YOUR INSTRUCTIONS
Lift out all lines below that contain "diaminobenzidine".

EXTRACTED ENTRIES
==============================

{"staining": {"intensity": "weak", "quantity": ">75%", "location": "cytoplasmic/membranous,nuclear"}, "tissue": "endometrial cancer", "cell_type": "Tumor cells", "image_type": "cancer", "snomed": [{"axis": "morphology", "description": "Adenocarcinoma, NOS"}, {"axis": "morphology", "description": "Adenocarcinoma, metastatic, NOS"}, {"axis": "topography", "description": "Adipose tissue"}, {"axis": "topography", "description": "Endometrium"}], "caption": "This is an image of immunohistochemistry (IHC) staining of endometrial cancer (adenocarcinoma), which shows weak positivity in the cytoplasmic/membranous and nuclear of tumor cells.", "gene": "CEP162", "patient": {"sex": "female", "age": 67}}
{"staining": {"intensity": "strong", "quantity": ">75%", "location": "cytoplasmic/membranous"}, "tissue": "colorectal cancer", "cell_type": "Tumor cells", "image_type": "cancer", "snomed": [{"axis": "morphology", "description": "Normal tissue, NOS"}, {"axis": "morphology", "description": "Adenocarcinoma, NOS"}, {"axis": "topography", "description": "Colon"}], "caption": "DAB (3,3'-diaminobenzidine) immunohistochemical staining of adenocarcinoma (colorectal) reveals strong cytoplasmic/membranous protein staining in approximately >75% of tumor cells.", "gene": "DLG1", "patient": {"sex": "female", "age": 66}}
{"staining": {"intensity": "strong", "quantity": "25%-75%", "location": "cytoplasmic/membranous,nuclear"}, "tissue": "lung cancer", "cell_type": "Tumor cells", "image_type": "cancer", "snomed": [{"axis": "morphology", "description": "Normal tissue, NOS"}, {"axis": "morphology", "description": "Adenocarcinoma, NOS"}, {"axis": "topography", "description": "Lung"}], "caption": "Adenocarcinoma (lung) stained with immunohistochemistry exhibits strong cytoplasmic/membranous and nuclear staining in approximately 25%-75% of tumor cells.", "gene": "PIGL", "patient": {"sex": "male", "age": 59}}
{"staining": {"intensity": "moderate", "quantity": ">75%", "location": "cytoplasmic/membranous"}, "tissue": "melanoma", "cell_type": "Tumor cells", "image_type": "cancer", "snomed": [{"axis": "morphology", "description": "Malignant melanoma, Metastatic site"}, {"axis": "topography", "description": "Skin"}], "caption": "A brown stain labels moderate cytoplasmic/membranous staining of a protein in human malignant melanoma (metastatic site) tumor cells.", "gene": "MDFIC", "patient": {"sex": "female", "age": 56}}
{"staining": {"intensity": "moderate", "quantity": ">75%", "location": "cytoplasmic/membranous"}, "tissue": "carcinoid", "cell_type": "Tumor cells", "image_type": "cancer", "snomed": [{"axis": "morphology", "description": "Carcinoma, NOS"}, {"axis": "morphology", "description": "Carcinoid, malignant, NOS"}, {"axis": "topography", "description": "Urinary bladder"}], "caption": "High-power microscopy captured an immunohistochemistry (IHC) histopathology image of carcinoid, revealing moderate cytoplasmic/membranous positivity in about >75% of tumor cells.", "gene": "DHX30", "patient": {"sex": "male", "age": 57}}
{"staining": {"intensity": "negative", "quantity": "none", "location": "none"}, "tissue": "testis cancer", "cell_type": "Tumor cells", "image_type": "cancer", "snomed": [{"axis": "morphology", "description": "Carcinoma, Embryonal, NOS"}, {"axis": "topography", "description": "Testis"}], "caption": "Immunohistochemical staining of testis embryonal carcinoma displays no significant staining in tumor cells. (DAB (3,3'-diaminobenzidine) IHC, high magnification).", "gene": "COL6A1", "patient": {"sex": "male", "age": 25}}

==============================

RESULT OF THIS EXERCISE
{"staining": {"intensity": "strong", "quantity": ">75%", "location": "cytoplasmic/membranous"}, "tissue": "colorectal cancer", "cell_type": "Tumor cells", "image_type": "cancer", "snomed": [{"axis": "morphology", "description": "Normal tissue, NOS"}, {"axis": "morphology", "description": "Adenocarcinoma, NOS"}, {"axis": "topography", "description": "Colon"}], "caption": "DAB (3,3'-diaminobenzidine) immunohistochemical staining of adenocarcinoma (colorectal) reveals strong cytoplasmic/membranous protein staining in approximately >75% of tumor cells.", "gene": "DLG1", "patient": {"sex": "female", "age": 66}}
{"staining": {"intensity": "negative", "quantity": "none", "location": "none"}, "tissue": "testis cancer", "cell_type": "Tumor cells", "image_type": "cancer", "snomed": [{"axis": "morphology", "description": "Carcinoma, Embryonal, NOS"}, {"axis": "topography", "description": "Testis"}], "caption": "Immunohistochemical staining of testis embryonal carcinoma displays no significant staining in tumor cells. (DAB (3,3'-diaminobenzidine) IHC, high magnification).", "gene": "COL6A1", "patient": {"sex": "male", "age": 25}}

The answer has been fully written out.